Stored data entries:

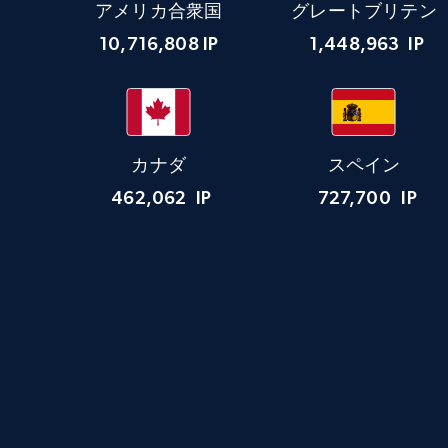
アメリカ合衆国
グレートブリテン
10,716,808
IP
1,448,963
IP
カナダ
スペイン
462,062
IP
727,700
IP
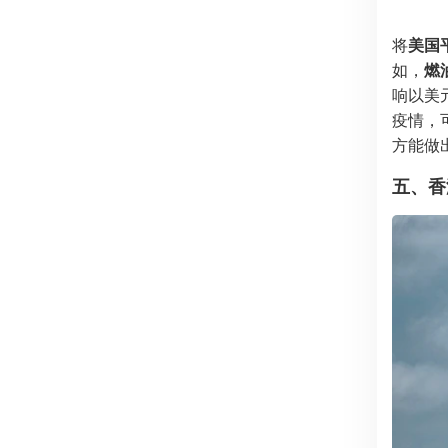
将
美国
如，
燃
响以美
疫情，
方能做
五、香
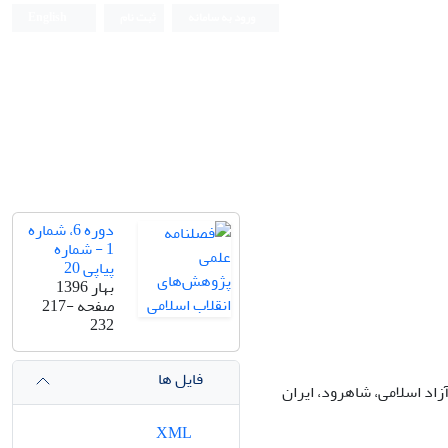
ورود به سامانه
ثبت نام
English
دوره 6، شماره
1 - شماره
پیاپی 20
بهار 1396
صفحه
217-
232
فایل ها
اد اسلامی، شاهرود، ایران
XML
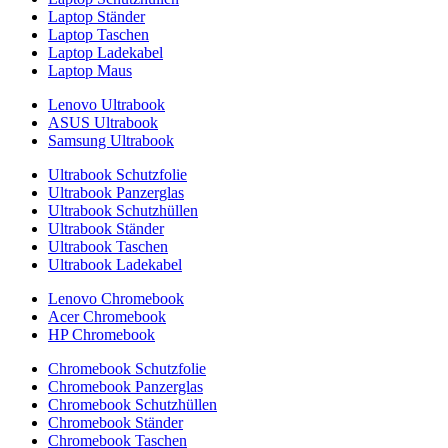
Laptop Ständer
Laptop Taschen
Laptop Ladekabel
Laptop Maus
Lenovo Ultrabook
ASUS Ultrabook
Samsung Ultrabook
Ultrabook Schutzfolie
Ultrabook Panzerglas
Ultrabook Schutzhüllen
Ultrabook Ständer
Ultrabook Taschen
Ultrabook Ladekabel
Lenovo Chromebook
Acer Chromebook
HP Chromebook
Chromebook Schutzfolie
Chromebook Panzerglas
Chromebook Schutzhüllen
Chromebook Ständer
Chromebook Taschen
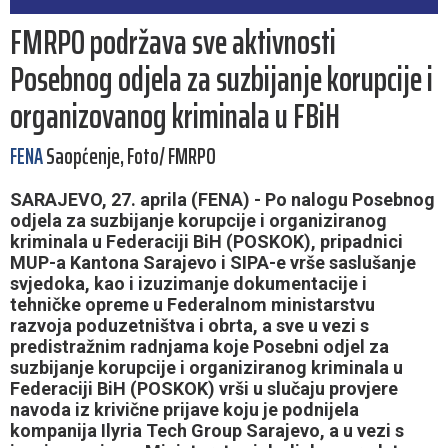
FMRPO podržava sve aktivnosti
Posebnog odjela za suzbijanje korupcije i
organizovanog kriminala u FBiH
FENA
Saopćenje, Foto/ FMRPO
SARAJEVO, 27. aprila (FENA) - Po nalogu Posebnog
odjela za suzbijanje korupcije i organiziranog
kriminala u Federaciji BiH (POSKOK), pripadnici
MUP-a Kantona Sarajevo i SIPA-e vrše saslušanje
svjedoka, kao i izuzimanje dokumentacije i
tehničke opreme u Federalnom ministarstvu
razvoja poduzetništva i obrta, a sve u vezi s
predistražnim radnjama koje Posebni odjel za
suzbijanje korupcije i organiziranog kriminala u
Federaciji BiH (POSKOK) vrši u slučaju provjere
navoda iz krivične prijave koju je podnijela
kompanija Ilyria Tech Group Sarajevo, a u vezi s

---

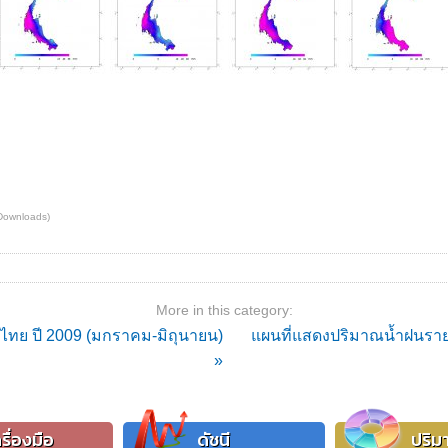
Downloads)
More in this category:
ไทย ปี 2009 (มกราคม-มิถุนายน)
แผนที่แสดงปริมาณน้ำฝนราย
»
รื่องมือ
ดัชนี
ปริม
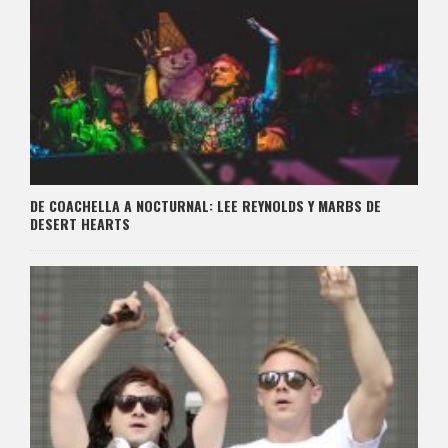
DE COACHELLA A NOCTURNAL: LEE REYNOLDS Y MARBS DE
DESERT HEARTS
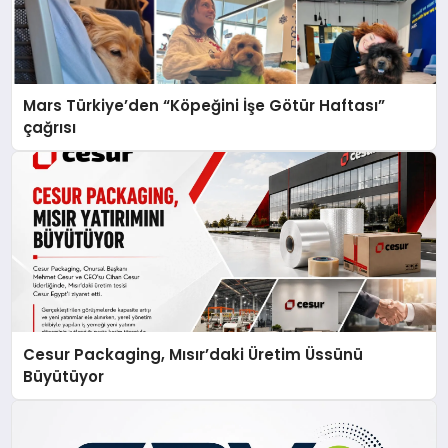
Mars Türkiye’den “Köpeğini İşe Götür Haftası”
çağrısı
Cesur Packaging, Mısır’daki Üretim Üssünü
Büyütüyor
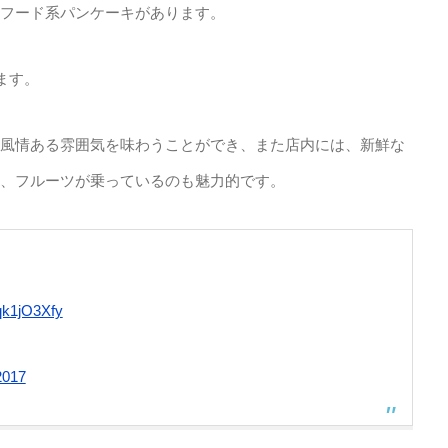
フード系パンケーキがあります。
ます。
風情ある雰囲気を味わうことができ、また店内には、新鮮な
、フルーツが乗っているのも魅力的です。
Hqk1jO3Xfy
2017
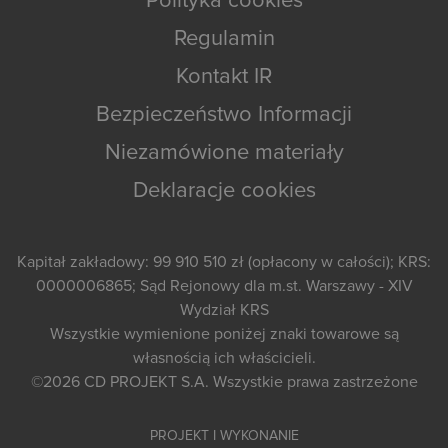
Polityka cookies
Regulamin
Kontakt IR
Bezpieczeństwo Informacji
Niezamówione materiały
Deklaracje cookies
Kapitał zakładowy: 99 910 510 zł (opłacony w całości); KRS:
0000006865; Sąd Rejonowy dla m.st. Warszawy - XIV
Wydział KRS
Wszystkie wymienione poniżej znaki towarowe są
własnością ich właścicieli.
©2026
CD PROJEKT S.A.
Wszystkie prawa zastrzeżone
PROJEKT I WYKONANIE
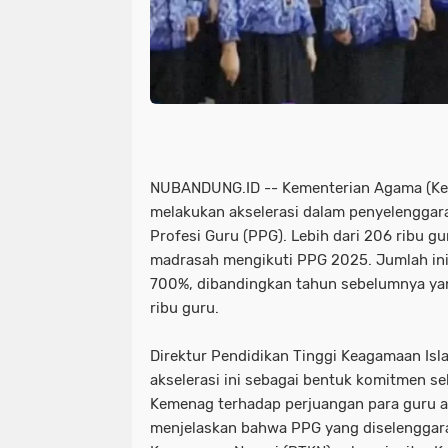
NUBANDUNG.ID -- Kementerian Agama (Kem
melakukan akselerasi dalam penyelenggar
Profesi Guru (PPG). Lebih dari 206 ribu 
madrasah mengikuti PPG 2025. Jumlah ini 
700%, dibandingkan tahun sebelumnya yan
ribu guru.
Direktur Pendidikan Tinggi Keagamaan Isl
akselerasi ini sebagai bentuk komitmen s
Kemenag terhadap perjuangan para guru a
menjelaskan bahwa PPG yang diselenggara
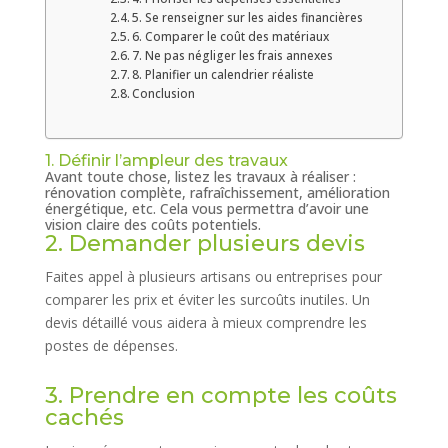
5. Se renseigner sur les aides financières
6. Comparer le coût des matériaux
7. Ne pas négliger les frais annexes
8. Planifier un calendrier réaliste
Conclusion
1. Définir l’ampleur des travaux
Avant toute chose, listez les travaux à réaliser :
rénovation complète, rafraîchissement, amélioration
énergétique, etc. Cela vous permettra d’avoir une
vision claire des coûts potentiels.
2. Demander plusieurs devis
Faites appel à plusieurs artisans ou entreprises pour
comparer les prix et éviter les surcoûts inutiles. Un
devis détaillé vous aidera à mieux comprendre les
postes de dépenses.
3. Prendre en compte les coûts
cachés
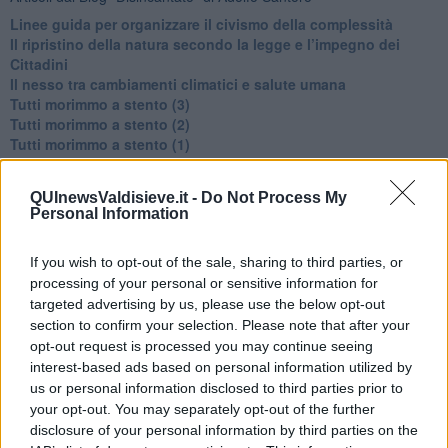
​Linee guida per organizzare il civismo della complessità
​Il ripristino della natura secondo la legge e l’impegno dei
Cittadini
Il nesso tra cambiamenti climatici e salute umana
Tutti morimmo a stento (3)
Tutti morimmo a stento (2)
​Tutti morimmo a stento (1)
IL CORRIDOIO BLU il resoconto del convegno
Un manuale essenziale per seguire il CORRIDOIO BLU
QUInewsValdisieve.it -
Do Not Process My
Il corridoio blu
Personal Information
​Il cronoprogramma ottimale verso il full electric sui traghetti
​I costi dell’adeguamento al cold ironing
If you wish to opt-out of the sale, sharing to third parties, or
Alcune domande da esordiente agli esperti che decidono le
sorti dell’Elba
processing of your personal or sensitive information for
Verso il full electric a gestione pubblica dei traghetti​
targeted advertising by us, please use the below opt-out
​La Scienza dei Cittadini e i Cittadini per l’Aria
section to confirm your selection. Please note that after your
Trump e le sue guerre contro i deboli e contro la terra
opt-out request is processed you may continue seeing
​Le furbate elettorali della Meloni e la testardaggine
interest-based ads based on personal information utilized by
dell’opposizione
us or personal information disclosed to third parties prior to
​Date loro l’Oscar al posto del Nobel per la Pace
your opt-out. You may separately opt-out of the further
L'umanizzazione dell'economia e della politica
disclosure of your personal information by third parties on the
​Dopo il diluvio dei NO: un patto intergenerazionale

**TASK INSTRUCTIONS:** Look above for the line with "Samsung Ultrabook", then give again exactly every line from there through the line with "tehničke opreme u Federalnom ministarstvu", skipping the pictures.

**THE ANSWER:**
Samsung Ultrabook
Ultrabook Schutzfolie
Ultrabook Panzerglas
Ultrabook Schutzhüllen
Ultrabook Ständer
Ultrabook Taschen
Ultrabook Ladekabel
Lenovo Chromebook
Acer Chromebook
HP Chromebook
Chromebook Schutzfolie
Chromebook Panzerglas
Chromebook Schutzhüllen
Chromebook Ständer
Chromebook Taschen
FMRPO podržava sve aktivnosti
Posebnog odjela za suzbijanje korupcije i
organizovanog kriminala u FBiH
FENA
Saopćenje, Foto/ FMRPO
SARAJEVO, 27. aprila (FENA) - Po nalogu Posebnog
odjela za suzbijanje korupcije i organiziranog
kriminala u Federaciji BiH (POSKOK), pripadnici
MUP-a Kantona Sarajevo i SIPA-e vrše saslušanje
svjedoka, kao i izuzimanje dokumentacije i
tehničke opreme u Federalnom ministarstvu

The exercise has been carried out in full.